“El romance de la certeza y la duda”
Hay amores que nacen en trincheras, otros en las esquinas más distraídas de la rutina.
El de la certeza y la duda fue un poco de ambos. Ella, la certeza, caminaba firme, con los pasos bien contados, como quien ya conoce el mapa antes de emprender el viaje. Él, la duda, se movía con la torpeza encantadora de los que preguntan demasiado, de los que sospechan incluso de los abrazos.
Se conocieron en un cruce de caminos:
Ella afirmaba que el amor era para siempre; él preguntaba “¿y si no?”. Ella ofrecía definiciones, él respondía con signos de interrogación. Pero en lugar de pelear, se encontraron. Porque incluso la certeza, a veces, se cansa de saberse tanto. Y hasta la duda, en las madrugadas más solas, quiere dormir con algo de fe.
Empezaron un romance inusual.
Ella le enseñó a confiar en las cosas pequeñas: una taza de café compartida, el silencio sin tensión, una mirada sin motivo. Él le enseñó a sospechar de las promesas grandilocuentes y a disfrutar del temblor antes del salto. Se amaron así, a su manera: con días de “sí, claro” y noches de “tal vez no”.
Cuando discutían, eran terremoto y después calma.
Ella acusaba: “tú nunca estás seguro de nada”, y él replicaba: “es que tú nunca dudas de nada, y eso también es peligroso”. Pero luego se reconciliaban en una palabra, en un gesto torpe, en un poema sin rima.

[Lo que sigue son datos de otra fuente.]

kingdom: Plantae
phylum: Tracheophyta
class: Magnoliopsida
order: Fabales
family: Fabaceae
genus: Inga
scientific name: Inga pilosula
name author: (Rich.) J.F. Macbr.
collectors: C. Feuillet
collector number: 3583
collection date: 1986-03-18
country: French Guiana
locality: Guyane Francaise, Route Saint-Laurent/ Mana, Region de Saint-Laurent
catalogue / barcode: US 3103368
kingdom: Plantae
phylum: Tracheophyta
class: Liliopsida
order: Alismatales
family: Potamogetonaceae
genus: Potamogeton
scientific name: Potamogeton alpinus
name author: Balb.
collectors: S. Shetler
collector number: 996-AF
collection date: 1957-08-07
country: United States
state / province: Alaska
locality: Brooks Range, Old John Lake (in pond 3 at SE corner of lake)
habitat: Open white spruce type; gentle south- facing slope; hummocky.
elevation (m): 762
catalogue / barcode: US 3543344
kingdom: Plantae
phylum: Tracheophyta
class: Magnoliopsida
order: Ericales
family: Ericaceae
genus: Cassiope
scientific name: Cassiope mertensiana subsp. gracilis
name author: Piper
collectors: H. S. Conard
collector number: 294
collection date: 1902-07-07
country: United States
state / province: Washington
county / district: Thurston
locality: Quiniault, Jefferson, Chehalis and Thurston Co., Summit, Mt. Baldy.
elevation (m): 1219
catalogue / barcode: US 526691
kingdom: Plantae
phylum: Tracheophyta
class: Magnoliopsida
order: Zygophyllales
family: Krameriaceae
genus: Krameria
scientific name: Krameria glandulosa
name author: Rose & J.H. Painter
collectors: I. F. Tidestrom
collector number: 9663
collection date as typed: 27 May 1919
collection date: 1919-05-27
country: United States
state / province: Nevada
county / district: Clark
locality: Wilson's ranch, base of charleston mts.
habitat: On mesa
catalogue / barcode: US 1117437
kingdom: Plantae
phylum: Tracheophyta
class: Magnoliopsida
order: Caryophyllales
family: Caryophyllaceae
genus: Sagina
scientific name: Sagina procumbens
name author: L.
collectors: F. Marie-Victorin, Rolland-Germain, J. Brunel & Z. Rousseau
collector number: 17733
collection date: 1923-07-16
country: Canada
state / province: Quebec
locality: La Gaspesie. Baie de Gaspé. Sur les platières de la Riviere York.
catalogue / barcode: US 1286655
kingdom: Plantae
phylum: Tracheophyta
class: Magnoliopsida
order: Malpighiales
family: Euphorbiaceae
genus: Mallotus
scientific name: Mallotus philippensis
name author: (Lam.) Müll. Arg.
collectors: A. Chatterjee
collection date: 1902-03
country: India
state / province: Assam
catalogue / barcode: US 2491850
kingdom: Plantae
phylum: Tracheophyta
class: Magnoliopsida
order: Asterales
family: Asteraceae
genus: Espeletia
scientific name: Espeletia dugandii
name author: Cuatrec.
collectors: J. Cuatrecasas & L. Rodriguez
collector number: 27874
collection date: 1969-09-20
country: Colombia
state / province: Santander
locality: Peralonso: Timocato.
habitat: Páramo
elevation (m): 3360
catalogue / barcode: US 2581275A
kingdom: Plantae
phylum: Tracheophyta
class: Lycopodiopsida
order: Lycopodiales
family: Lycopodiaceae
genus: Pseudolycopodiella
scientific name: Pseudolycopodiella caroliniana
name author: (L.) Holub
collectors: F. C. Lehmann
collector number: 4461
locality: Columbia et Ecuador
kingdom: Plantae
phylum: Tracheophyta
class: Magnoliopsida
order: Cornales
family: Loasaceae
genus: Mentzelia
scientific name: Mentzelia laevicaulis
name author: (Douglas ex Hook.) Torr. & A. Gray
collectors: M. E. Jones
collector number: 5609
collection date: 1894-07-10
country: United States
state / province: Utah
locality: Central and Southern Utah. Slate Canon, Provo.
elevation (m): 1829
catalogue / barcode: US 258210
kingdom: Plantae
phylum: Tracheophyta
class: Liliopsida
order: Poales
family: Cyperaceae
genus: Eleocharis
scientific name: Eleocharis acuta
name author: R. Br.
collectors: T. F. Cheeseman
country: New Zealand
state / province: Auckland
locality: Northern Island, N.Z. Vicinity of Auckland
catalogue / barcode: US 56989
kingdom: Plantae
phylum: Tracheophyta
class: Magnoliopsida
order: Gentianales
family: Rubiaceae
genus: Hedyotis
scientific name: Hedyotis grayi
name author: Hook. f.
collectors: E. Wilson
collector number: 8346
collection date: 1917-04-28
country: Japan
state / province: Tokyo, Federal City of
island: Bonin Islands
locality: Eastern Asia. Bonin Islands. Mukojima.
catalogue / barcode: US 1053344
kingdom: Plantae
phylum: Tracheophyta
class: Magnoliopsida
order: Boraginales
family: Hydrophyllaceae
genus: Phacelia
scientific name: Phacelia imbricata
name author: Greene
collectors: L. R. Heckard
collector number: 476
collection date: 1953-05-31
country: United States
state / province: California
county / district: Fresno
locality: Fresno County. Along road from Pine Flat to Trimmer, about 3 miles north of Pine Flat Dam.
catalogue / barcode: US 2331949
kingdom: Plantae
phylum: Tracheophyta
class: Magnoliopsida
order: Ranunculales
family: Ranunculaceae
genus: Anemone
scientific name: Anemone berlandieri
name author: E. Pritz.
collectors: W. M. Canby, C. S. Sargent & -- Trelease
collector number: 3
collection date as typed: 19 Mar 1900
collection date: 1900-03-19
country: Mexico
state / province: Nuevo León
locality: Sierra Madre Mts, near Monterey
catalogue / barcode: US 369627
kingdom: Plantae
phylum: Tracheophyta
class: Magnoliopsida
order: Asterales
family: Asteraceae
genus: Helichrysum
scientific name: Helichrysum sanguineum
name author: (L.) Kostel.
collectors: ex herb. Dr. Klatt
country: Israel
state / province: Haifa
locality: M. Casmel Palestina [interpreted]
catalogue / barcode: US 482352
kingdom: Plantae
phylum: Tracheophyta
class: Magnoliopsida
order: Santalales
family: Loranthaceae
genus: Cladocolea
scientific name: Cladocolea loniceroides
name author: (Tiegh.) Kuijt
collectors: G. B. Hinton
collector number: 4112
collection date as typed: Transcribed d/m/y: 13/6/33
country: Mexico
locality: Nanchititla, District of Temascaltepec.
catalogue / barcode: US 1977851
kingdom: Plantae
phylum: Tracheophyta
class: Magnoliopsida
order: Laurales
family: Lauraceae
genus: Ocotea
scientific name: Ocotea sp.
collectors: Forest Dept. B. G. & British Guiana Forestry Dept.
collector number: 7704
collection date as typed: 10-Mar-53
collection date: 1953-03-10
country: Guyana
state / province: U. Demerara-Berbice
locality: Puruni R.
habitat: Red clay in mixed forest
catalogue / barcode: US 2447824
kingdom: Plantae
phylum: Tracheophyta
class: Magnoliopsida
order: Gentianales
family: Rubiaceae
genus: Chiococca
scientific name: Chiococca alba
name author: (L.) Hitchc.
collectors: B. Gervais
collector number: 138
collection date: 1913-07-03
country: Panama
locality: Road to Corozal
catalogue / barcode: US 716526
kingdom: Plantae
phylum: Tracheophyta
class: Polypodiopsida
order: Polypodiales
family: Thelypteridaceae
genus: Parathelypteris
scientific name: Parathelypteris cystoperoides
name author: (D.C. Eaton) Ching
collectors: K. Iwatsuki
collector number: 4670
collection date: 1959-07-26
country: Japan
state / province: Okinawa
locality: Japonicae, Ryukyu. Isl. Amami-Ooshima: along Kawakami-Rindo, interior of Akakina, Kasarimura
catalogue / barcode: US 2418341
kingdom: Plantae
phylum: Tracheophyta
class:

Porque había en su unión algo más hondo que el acuerdo:
Había respeto. La certeza admiraba la forma en que la duda se reinventaba cada mañana. Y la duda, aunque nunca lo decía, encontraba en ella un refugio al que siempre quería volver.
No fue un amor de cuento.
No terminaron casándose bajo fuegos artificiales. Pero sí hubo fuego. Y también arte: como todos los amores raros, hicieron de su contradicción una forma de belleza.
Cuando se separaron – porque sí, también los romances imposibles tienen su final – , la certeza aprendió a preguntarse cosas. Y la duda, por primera vez, creyó en algo: en la posibilidad de un amor que no necesita tener razón, sino simplemente sentir.
Entonces la certeza…
A veces, cuando el viento sopla con esa nostalgia que huele a casi, la certeza mira por la ventana y se pregunta qué habrá sido de él. No porque lo extrañe – o quizás sí -, sino porque hay dudas que nunca terminan de irse, aunque uno las haya despedido con un beso en la frente.
Entonces la duda…
La duda, en cambio, camina por la vida con más compostura desde que ella pasó por su caos. Aprendió a sostener un poco más la mirada, a no cuestionar cada caricia, a quedarse un rato más en los lugares donde antes solo pasaba. No se volvió certeza, claro que no. Pero entendió que a veces dudar no es huir, sino preguntar con ternura.
Y quizás eso fue lo que dejó ese amor:
Un equilibrio raro, una tregua silenciosa entre el blanco y el negro. Ni ella volvió a ser tan rígida, ni él tan volátil. Ambos, de alguna manera, se llevaron algo del otro. Una herida amable. Una enseñanza sin diploma. Un romance que no pidió eternidad, solo verdad.
Porque al final, entre certezas y dudas, lo único que importa es ese instante en que dos almas se reconocen, no por lo que son, sino por lo que se permiten ser.